Louis had shown him his notebook: ‘“Party, 24 October”,’ he muttered, ‘and just before the Allied landings in North Africa and total Occupation …’

‘But there have been other parties since,’ confessed Aurelienne, taking Nathalie’s hand in hers to kiss and grip it tightly. ‘Like Camille, Inspector, each of us has a husband who is a prisoner of war in your country, but unlike Celine’s, ours are still alive.

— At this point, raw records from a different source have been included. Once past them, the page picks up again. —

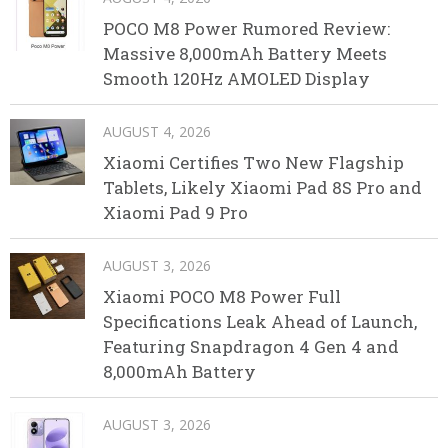
POCO M8 Power Rumored Review:
Massive 8,000mAh Battery Meets
Smooth 120Hz AMOLED Display
AUGUST 4, 2026
Xiaomi Certifies Two New Flagship
Tablets, Likely Xiaomi Pad 8S Pro and
Xiaomi Pad 9 Pro
AUGUST 3, 2026
Xiaomi POCO M8 Power Full
Specifications Leak Ahead of Launch,
Featuring Snapdragon 4 Gen 4 and
8,000mAh Battery
AUGUST 3, 2026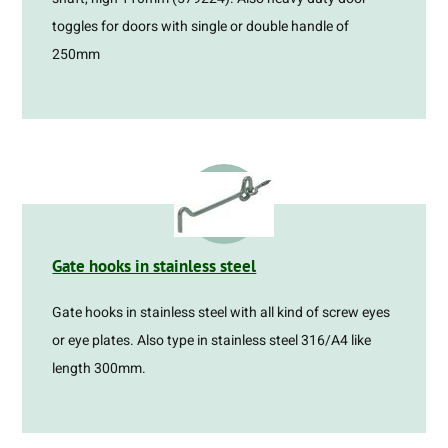
toggles for doors with single or double handle of
250mm
Gate hooks in stainless steel
Gate hooks in stainless steel with all kind of screw eyes
or eye plates. Also type in stainless steel 316/A4 like
length 300mm.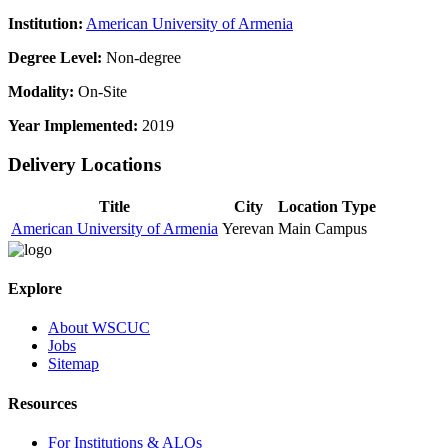
Institution:
American University of Armenia
Degree Level:
Non-degree
Modality:
On-Site
Year Implemented:
2019
Delivery Locations
Title
City
Location Type
American University of Armenia
Yerevan
Main Campus
Explore
About WSCUC
Jobs
Sitemap
Resources
For Institutions & ALOs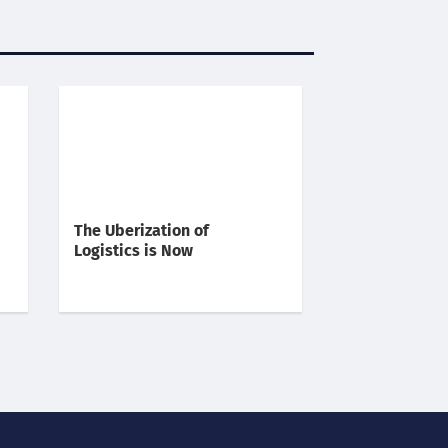
The Uberization of
Logistics is Now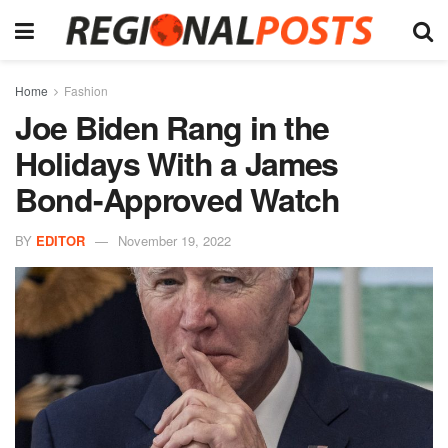
Home
Fashion
Joe Biden Rang in the
Holidays With a James
Bond-Approved Watch
BY
EDITOR
November 19, 2022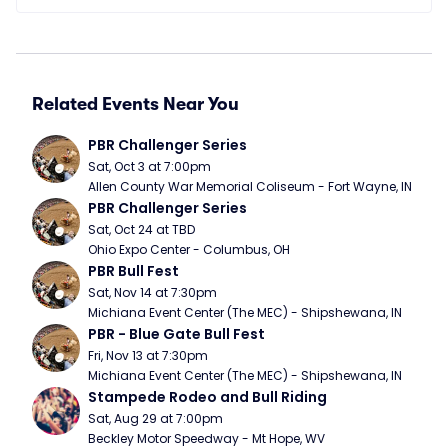
Related Events Near You
PBR Challenger Series
Sat, Oct 3 at 7:00pm
Allen County War Memorial Coliseum - Fort Wayne, IN
PBR Challenger Series
Sat, Oct 24 at TBD
Ohio Expo Center - Columbus, OH
PBR Bull Fest
Sat, Nov 14 at 7:30pm
Michiana Event Center (The MEC) - Shipshewana, IN
PBR - Blue Gate Bull Fest
Fri, Nov 13 at 7:30pm
Michiana Event Center (The MEC) - Shipshewana, IN
Stampede Rodeo and Bull Riding
Sat, Aug 29 at 7:00pm
Beckley Motor Speedway - Mt Hope, WV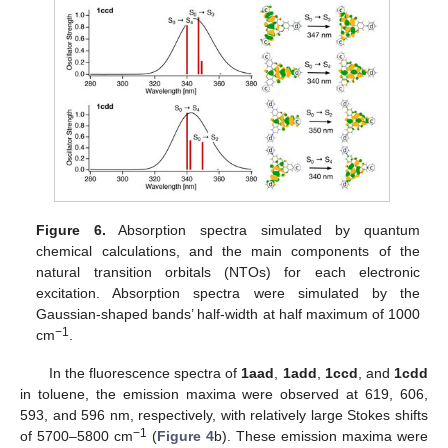
Figure 6.
Absorption spectra simulated by quantum
chemical calculations, and the main components of the
natural transition orbitals (NTOs) for each electronic
excitation. Absorption spectra were simulated by the
Gaussian-shaped bands’ half-width at half maximum of 1000
−1
cm
.
In the fluorescence spectra of
1aad
,
1add
,
1ccd
, and
1cdd
in toluene, the emission maxima were observed at 619, 606,
593, and 596 nm, respectively, with relatively large Stokes shifts
−1
of 5700–5800 cm
(
Figure 4
b). These emission maxima were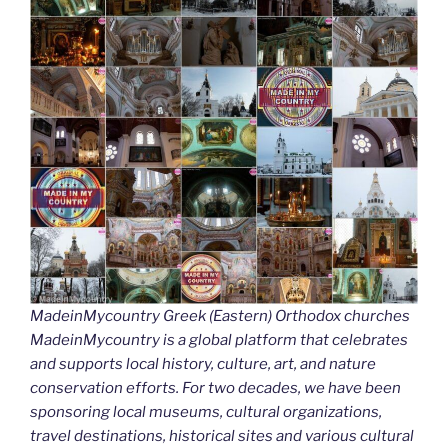
MadeinMycountry Greek (Eastern) Orthodox churches
MadeinMycountry is a global platform that celebrates
and supports local history, culture, art, and nature
conservation efforts. For two decades, we have been
sponsoring local museums, cultural organizations,
travel destinations, historical sites and various cultural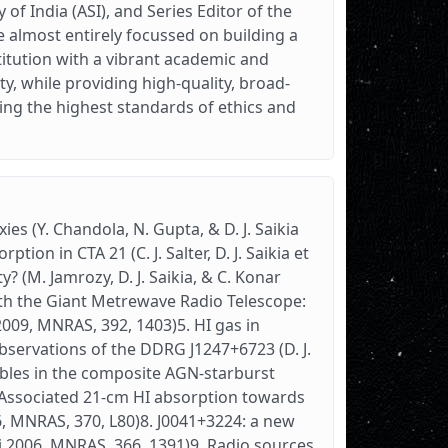
 of India (ASI), and Series Editor of the
e almost entirely focussed on building a
titution with a vibrant academic and
ty, while providing high-quality, broad-
ing the highest standards of ethics and
es (Y. Chandola, N. Gupta, & D. J. Saikia
ion in CTA 21 (C. J. Salter, D. J. Saikia et
y? (M. Jamrozy, D. J. Saikia, & C. Konar
th the Giant Metrewave Radio Telescope:
l. 2009, MNRAS, 392, 1403)5. HI gas in
bservations of the DDRG J1247+6723 (D. J.
bbles in the composite AGN-starburst
. Associated 21-cm HI absorption towards
06, MNRAS, 370, L80)8. J0041+3224: a new
rni 2006, MNRAS, 366, 1391)9. Radio sources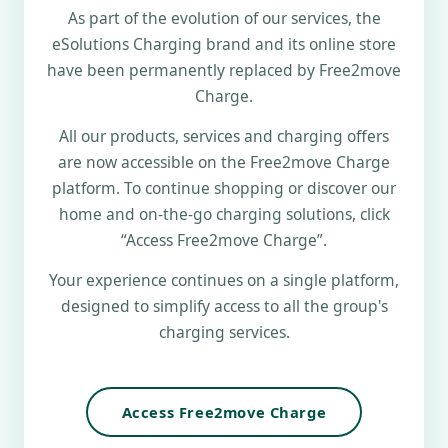
As part of the evolution of our services, the
eSolutions Charging brand and its online store
have been permanently replaced by Free2move
Charge.
All our products, services and charging offers
are now accessible on the Free2move Charge
platform. To continue shopping or discover our
home and on-the-go charging solutions, click
“Access Free2move Charge”.
Your experience continues on a single platform,
designed to simplify access to all the group's
charging services.
Access Free2move Charge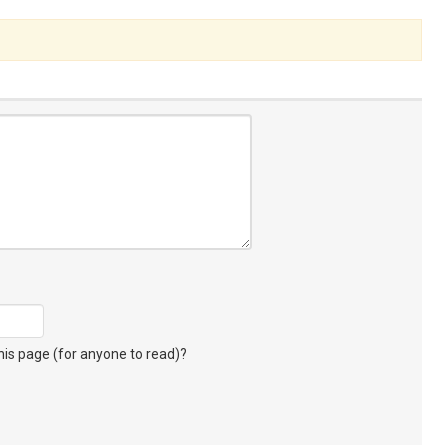
s page (for anyone to read)?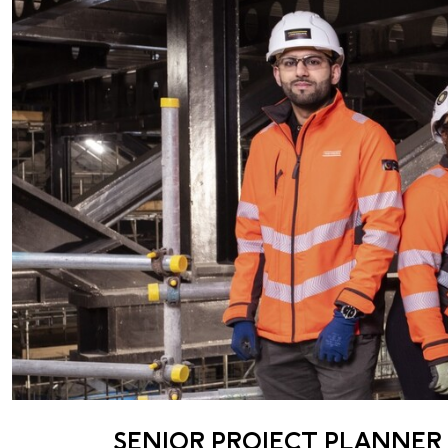
SENIOR PROJECT PLANNER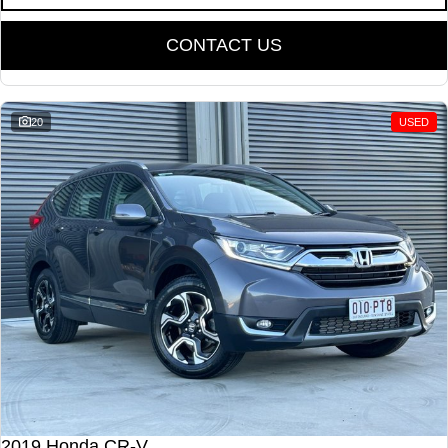
CONTACT US
20
USED
2019 Honda CR-V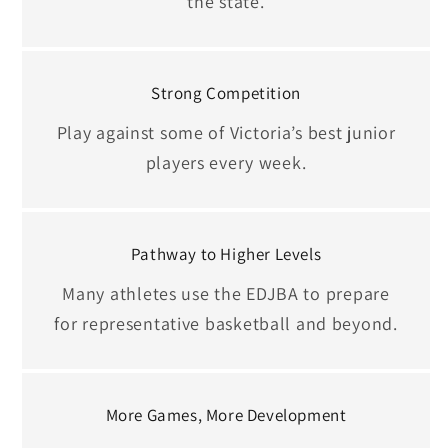
the state.
Strong Competition
Play against some of Victoria’s best junior
players every week.
Pathway to Higher Levels
Many athletes use the EDJBA to prepare
for representative basketball and beyond.
More Games, More Development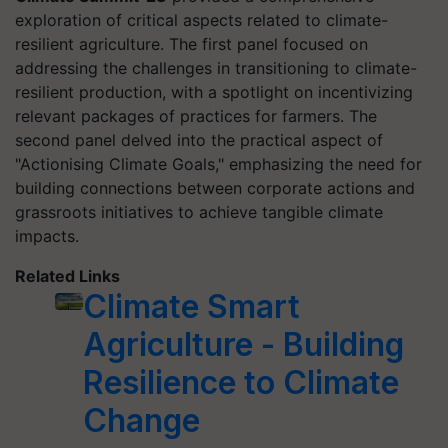
exploration of critical aspects related to climate-
resilient agriculture. The first panel focused on
addressing the challenges in transitioning to climate-
resilient production, with a spotlight on incentivizing
relevant packages of practices for farmers. The
second panel delved into the practical aspect of
"Actionising Climate Goals," emphasizing the need for
building connections between corporate actions and
grassroots initiatives to achieve tangible climate
impacts.
Related Links
Climate Smart
Agriculture - Building
Resilience to Climate
Change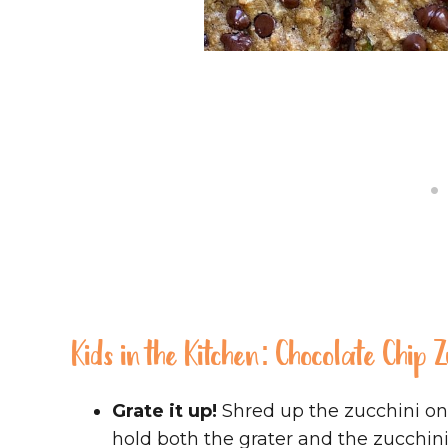
Kids in the Kitchen: Chocolate Chip 
Grate it up!
Shred up the zucchini on 
hold both the grater and the zucchini 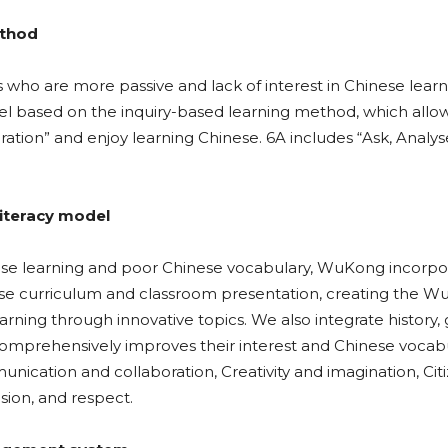
ethod
s who are more passive and lack of interest in Chinese learn
ased on the inquiry-based learning method, which allow
ration” and enjoy learning Chinese. 6A includes “Ask, Analys
iteracy model
nese learning and poor Chinese vocabulary, WuKong incorpo
nese curriculum and classroom presentation, creating the 
rning through innovative topics. We also integrate history,
 comprehensively improves their interest and Chinese vocab
unication and collaboration, Creativity and imagination, Cit
usion, and respect.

Alive!

‘Those bitches had the nerve to accuse us in public of being unfaithful,’ snorted Carole. ‘Oh for sure, they despise us for letting a little fun come into our lives now and then, but to threaten to tell our husbands we’ve been unfaithful? To write letters to the Marechal demanding that he get les Allemands to send us to the Reich and into forced labour in a munitions factory? Merde, how could anyone think of doing such a thing to another?’

‘We’re not saints, but we didn’t deserve what they said of us,’ said Nathalie. ‘I’ve two sons I board at a farm on the other side of Charmeil where I know they will get enough to eat. Carole has a daughter she left with her husband’s parents.’

‘I couldn’t stand to live with them any more. It drove me crazy, their constant carping. Now I work and save and hope we’ll have a future when my husband is released.’